• _Recorded information_

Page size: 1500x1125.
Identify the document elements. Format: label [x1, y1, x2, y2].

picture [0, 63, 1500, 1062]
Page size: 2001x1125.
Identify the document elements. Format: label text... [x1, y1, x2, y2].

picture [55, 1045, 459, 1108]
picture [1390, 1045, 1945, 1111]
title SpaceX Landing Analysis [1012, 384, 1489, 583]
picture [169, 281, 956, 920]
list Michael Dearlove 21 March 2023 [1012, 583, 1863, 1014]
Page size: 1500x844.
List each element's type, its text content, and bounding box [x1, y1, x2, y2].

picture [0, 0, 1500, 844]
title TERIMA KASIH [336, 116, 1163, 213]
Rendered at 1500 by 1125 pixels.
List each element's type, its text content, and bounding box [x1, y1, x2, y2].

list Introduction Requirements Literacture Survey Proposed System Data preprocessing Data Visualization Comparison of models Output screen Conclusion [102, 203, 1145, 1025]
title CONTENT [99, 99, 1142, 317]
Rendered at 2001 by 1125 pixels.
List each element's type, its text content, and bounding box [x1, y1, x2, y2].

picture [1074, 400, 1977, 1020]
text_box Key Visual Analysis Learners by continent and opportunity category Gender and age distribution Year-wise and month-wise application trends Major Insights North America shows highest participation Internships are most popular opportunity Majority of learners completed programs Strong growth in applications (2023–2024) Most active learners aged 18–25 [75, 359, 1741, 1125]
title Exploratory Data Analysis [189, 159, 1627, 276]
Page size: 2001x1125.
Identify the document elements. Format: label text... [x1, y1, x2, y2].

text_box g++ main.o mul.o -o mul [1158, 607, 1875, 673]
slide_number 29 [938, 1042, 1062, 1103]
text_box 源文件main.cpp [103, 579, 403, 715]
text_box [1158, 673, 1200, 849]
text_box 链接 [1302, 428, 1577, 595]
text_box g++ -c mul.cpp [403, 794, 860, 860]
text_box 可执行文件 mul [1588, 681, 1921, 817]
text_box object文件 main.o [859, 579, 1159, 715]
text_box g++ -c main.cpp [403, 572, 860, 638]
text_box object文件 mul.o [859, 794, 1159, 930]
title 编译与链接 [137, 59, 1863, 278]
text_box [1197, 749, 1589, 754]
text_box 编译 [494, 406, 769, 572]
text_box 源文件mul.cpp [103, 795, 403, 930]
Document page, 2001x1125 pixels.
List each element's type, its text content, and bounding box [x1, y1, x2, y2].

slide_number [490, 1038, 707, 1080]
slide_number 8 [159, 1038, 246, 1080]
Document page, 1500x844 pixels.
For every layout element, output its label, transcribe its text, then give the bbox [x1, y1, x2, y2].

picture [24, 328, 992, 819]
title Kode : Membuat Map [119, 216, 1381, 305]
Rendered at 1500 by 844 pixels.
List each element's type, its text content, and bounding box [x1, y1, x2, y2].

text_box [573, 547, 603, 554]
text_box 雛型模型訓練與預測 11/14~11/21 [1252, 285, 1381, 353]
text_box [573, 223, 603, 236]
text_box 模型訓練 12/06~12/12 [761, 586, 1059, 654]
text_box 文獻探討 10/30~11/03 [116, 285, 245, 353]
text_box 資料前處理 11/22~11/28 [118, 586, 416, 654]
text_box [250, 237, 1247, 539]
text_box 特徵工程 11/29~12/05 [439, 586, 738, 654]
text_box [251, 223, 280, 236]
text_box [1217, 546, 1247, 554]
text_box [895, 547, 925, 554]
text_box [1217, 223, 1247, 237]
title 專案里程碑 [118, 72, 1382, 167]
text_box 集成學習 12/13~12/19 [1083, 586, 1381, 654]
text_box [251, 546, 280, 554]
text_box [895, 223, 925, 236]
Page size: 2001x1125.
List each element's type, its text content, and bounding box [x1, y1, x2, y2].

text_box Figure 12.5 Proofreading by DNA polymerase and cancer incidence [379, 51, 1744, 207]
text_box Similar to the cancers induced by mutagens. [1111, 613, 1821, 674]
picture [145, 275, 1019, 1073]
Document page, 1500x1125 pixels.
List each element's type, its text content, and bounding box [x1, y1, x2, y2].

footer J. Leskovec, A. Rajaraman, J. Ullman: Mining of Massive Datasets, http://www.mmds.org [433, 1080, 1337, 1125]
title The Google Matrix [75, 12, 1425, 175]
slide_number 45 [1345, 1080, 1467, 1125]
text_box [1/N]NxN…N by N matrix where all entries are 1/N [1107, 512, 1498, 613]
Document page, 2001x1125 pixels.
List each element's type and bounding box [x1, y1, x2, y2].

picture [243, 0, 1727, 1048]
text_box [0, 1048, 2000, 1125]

• _Task description_
The records shown above should be given again word for word.

• _Written answer_
Page size: 1500x1125.
Identify the document elements. Format: label [x1, y1, x2, y2].

picture [0, 63, 1500, 1062]
Page size: 2001x1125.
Identify the document elements. Format: label text... [x1, y1, x2, y2].

picture [55, 1045, 459, 1108]
picture [1390, 1045, 1945, 1111]
title SpaceX Landing Analysis [1012, 384, 1489, 583]
picture [169, 281, 956, 920]
list Michael Dearlove 21 March 2023 [1012, 583, 1863, 1014]
Page size: 1500x844.
List each element's type, its text content, and bounding box [x1, y1, x2, y2].

picture [0, 0, 1500, 844]
title TERIMA KASIH [336, 116, 1163, 213]
Rendered at 1500 by 1125 pixels.
List each element's type, its text content, and bounding box [x1, y1, x2, y2].

list Introduction Requirements Literacture Survey Proposed System Data preprocessing Data Visualization Comparison of models Output screen Conclusion [102, 203, 1145, 1025]
title CONTENT [99, 99, 1142, 317]
Rendered at 2001 by 1125 pixels.
List each element's type, its text content, and bounding box [x1, y1, x2, y2].

picture [1074, 400, 1977, 1020]
text_box Key Visual Analysis Learners by continent and opportunity category Gender and age distribution Year-wise and month-wise application trends Major Insights North America shows highest participation Internships are most popular opportunity Majority of learners completed programs Strong growth in applications (2023–2024) Most active learners aged 18–25 [75, 359, 1741, 1125]
title Exploratory Data Analysis [189, 159, 1627, 276]
Page size: 2001x1125.
Identify the document elements. Format: label text... [x1, y1, x2, y2].

text_box g++ main.o mul.o -o mul [1158, 607, 1875, 673]
slide_number 29 [938, 1042, 1062, 1103]
text_box 源文件main.cpp [103, 579, 403, 715]
text_box [1158, 673, 1200, 849]
text_box 链接 [1302, 428, 1577, 595]
text_box g++ -c mul.cpp [403, 794, 860, 860]
text_box 可执行文件 mul [1588, 681, 1921, 817]
text_box object文件 main.o [859, 579, 1159, 715]
text_box g++ -c main.cpp [403, 572, 860, 638]
text_box object文件 mul.o [859, 794, 1159, 930]
title 编译与链接 [137, 59, 1863, 278]
text_box [1197, 749, 1589, 754]
text_box 编译 [494, 406, 769, 572]
text_box 源文件mul.cpp [103, 795, 403, 930]
Document page, 2001x1125 pixels.
List each element's type, its text content, and bounding box [x1, y1, x2, y2].

slide_number [490, 1038, 707, 1080]
slide_number 8 [159, 1038, 246, 1080]
Document page, 1500x844 pixels.
For every layout element, output its label, transcribe its text, then give the bbox [x1, y1, x2, y2].

picture [24, 328, 992, 819]
title Kode : Membuat Map [119, 216, 1381, 305]
Rendered at 1500 by 844 pixels.
List each element's type, its text content, and bounding box [x1, y1, x2, y2].

text_box [573, 547, 603, 554]
text_box 雛型模型訓練與預測 11/14~11/21 [1252, 285, 1381, 353]
text_box [573, 223, 603, 236]
text_box 模型訓練 12/06~12/12 [761, 586, 1059, 654]
text_box 文獻探討 10/30~11/03 [116, 285, 245, 353]
text_box 資料前處理 11/22~11/28 [118, 586, 416, 654]
text_box [250, 237, 1247, 539]
text_box 特徵工程 11/29~12/05 [439, 586, 738, 654]
text_box [251, 223, 280, 236]
text_box [1217, 546, 1247, 554]
text_box [895, 547, 925, 554]
text_box [1217, 223, 1247, 237]
title 專案里程碑 [118, 72, 1382, 167]
text_box 集成學習 12/13~12/19 [1083, 586, 1381, 654]
text_box [251, 546, 280, 554]
text_box [895, 223, 925, 236]
Page size: 2001x1125.
List each element's type, its text content, and bounding box [x1, y1, x2, y2].

text_box Figure 12.5 Proofreading by DNA polymerase and cancer incidence [379, 51, 1744, 207]
text_box Similar to the cancers induced by mutagens. [1111, 613, 1821, 674]
picture [145, 275, 1019, 1073]
Document page, 1500x1125 pixels.
List each element's type, its text content, and bounding box [x1, y1, x2, y2].

footer J. Leskovec, A. Rajaraman, J. Ullman: Mining of Massive Datasets, http://www.mmds.org [433, 1080, 1337, 1125]
title The Google Matrix [75, 12, 1425, 175]
slide_number 45 [1345, 1080, 1467, 1125]
text_box [1/N]NxN…N by N matrix where all entries are 1/N [1107, 512, 1498, 613]
Document page, 2001x1125 pixels.
List each element's type and bounding box [x1, y1, x2, y2].

picture [243, 0, 1727, 1048]
text_box [0, 1048, 2000, 1125]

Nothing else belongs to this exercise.